What is a plural? 1 file, 2 files, 3 files: file is singular, files plural. In this simple example we see the English plural form. Other languages have simpler or even more elaborate plural forms. Both KDE and Gettext have a method of managing plurals for PO files so that plurals can be used in languages that do not follow the English convention.
Why not just write a piece of code like this:
if ( n == 1 ) then print "1 file" else print "%d files", n
Well the simple answer is that not all languages follow the pluralisation format of English. Some use the singular form for both 0 and 1. Others have no singular/plural form. And yet others have complex systems that have at least 4 plural forms. For English speakers think of it as the different suffixes you see here: “1st, 2nd, 3rd, 4th … 21st, 22nd, 23rd, 24th…”

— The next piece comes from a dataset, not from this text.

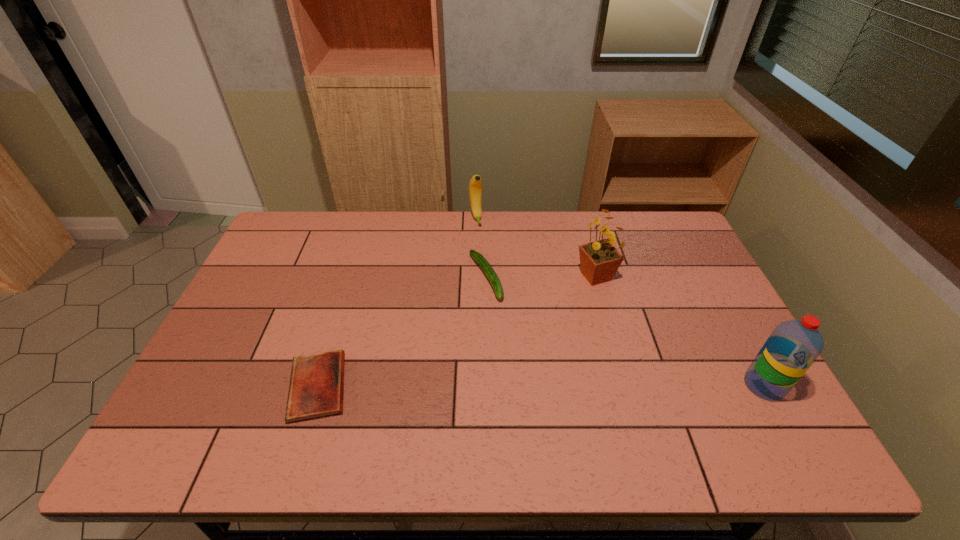
I want to click on blank area in the image that satisfies the following two spatial constraints: 1. on the back side of the zucchini; 2. on the left side of the sunflower, so click(486, 276).

The image size is (960, 540). I want to click on free region that satisfies the following two spatial constraints: 1. on the front side of the sunflower; 2. on the front label of the water bottle, so click(x=626, y=385).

So in order to cater for the various plural forms a system was developed.
If you have numbers in the singular and plural form then use the plural construct:
"%n file" "%n files"
However, if you do not have number in the construct then rather keep them as separate strings:
"Save the file" "Save the files"
On KDE with a 3 plural form language:
msgid "" "%n file\n" "%n files" msgstr "" "%n form 1\n" "%n form 2\n" "%n form 3"
Gettext with a two form language:
msgid "%n file" msgid_plural "%n files" msgstr "%n form 1" msgstr "%n form 2"
Also in Gettext style plurals the PO file header has an entry for the plural form which defines the number of plurals as well as the mathematical function to determine which one to use depending on the input number. Here is an example which would work for English:
Plural-Forms: nplurals=2; plural=n == 1 ? 0 : 1;
this looks set to change for KDE4 with the Gettext method most probably being adopted
i18n( "One item", "%n items", count);
Note that because KDE uses a \n to split the different plural forms you cannot use \n in the actual message. To work around this you can use KDE's RichText features and the tag.